Twenty-four years later, Jude reappears in Katy's life - but is she friend or foe? Her arrival coincides with strange occurrences, such as a mysterious stranger in a downstairs apartment, vandalism of Katy's property, and the mugging of her mother. What exactly are Jude's intentions? And what exactly happened all that time ago?

Psychological thrillers are a dime a dozen these days, but I still get hooked in by them. They're certainly a more preferable choice than the police procedural, which now drive me crazy with their cliches. "The Lies We Tell" doesn't do much to stand out from the pack, but it's a diverting enough read.

My biggest beef is with the "unreliable narrator" element. I'm supposed to believe that Katy can't remember what actually happened one day twenty-four years ago when she can vividly remember every single other f***ing detail of her life, including one incident when she was two! Yes, two! It just suspends my disbelief that one bit too far. Seriously, she was two. Nobody can remember what they were doing when they were two. If Katy has this magical power, why can't she SPOILER AHEAD remember something mildly heroic like rescuing her best friend from someone she believed was a rapist by bonking him on the head with a branch? END SPOILER. It just doesn't make any sense.

The Lies We Tell is a slow-burn psychological thriller, but the suspense did get upped the closer it got to its climax. As is typical of the genre, the revelations aren't as exciting or dramatic as the characters make them out to be, so it's all a bit underwhelming.

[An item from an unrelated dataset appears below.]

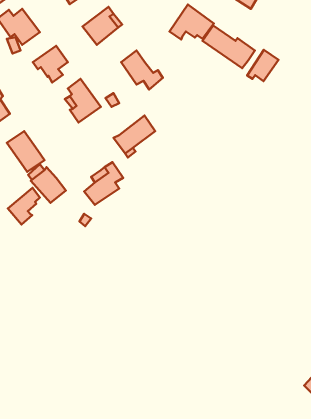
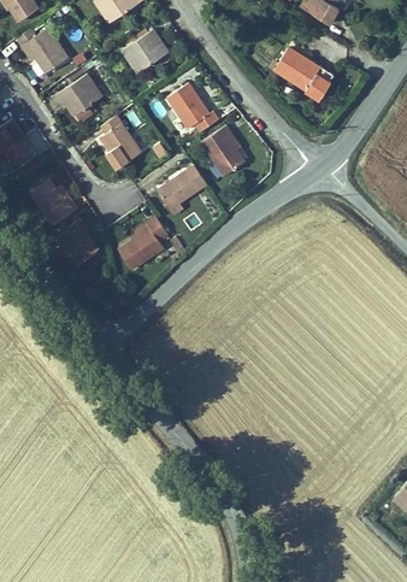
building: [169,5,214,39] -> none
building: [247,50,279,81] -> none
building: none -> [203,119,246,170]
building: [8,188,40,224] -> none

The other big complaint here is description. Way too much of it. When Katy runs off in fear after she gets close to gathering an important clue (groan), we are then bombarded with descriptions of the roads and scenery she drives down, the beach she escapes to, and all the different people she sees on the beach.

It's not needed.


Seriously, why the fuck is it important for me to know the colour of the bathers somebody on a beach is wearing? This character has no name and no relevance to the plot. It's INFURIATING. The author particularly seems to engage in this when she wants to draw out the arrival of a major plot point. If she doesn't have enough plot for a full novel, she should consider a novella or short story.

The Lies We Tell wasn't completely exasperating, and it kept me involved, but doesn't deliver anything you haven't come across before in this genre.